_EXERCISE INSTRUCTIONS_
Return the lines of the data, unchanged, from the first line through the line containing "vilket kan bidra", with that line included.

+++ DATA TO PROCESS +++

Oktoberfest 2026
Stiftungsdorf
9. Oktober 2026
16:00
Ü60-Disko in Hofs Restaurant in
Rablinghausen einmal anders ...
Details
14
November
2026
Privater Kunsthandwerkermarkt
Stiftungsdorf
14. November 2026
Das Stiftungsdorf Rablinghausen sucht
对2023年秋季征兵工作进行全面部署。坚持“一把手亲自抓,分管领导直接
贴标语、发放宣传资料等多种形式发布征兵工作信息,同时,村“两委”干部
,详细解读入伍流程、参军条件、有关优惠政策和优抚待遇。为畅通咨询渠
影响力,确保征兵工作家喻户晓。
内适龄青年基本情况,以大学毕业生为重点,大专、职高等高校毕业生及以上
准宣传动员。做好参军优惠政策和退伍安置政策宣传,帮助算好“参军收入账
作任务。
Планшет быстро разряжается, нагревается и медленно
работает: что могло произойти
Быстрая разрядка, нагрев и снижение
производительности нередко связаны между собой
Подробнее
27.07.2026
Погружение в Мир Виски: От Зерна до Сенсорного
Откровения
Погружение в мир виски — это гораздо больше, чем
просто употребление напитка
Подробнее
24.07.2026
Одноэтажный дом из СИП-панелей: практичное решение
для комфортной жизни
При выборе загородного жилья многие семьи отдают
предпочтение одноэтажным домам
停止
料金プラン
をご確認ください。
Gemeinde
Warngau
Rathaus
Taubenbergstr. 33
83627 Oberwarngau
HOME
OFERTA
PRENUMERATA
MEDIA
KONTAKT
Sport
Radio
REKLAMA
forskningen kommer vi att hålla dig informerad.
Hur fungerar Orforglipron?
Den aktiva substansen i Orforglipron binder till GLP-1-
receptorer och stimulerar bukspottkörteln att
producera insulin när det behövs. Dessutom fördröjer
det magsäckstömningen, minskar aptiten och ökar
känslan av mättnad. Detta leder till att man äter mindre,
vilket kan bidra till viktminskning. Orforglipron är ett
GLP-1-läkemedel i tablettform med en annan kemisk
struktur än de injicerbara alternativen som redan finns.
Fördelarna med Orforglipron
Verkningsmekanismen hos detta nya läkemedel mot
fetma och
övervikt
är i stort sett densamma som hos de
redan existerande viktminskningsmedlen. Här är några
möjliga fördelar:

+++

_EXPECTED OUTPUT_
Oktoberfest 2026
Stiftungsdorf
9. Oktober 2026
16:00
Ü60-Disko in Hofs Restaurant in
Rablinghausen einmal anders ...
Details
14
November
2026
Privater Kunsthandwerkermarkt
Stiftungsdorf
14. November 2026
Das Stiftungsdorf Rablinghausen sucht
对2023年秋季征兵工作进行全面部署。坚持“一把手亲自抓,分管领导直接
贴标语、发放宣传资料等多种形式发布征兵工作信息,同时,村“两委”干部
,详细解读入伍流程、参军条件、有关优惠政策和优抚待遇。为畅通咨询渠
影响力,确保征兵工作家喻户晓。
内适龄青年基本情况,以大学毕业生为重点,大专、职高等高校毕业生及以上
准宣传动员。做好参军优惠政策和退伍安置政策宣传,帮助算好“参军收入账
作任务。
Планшет быстро разряжается, нагревается и медленно
работает: что могло произойти
Быстрая разрядка, нагрев и снижение
производительности нередко связаны между собой
Подробнее
27.07.2026
Погружение в Мир Виски: От Зерна до Сенсорного
Откровения
Погружение в мир виски — это гораздо больше, чем
просто употребление напитка
Подробнее
24.07.2026
Одноэтажный дом из СИП-панелей: практичное решение
для комфортной жизни
При выборе загородного жилья многие семьи отдают
предпочтение одноэтажным домам
停止
料金プラン
をご確認ください。
Gemeinde
Warngau
Rathaus
Taubenbergstr. 33
83627 Oberwarngau
HOME
OFERTA
PRENUMERATA
MEDIA
KONTAKT
Sport
Radio
REKLAMA
forskningen kommer vi att hålla dig informerad.
Hur fungerar Orforglipron?
Den aktiva substansen i Orforglipron binder till GLP-1-
receptorer och stimulerar bukspottkörteln att
producera insulin när det behövs. Dessutom fördröjer
det magsäckstömningen, minskar aptiten och ökar
känslan av mättnad. Detta leder till att man äter mindre,
vilket kan bidra till viktminskning. Orforglipron är ett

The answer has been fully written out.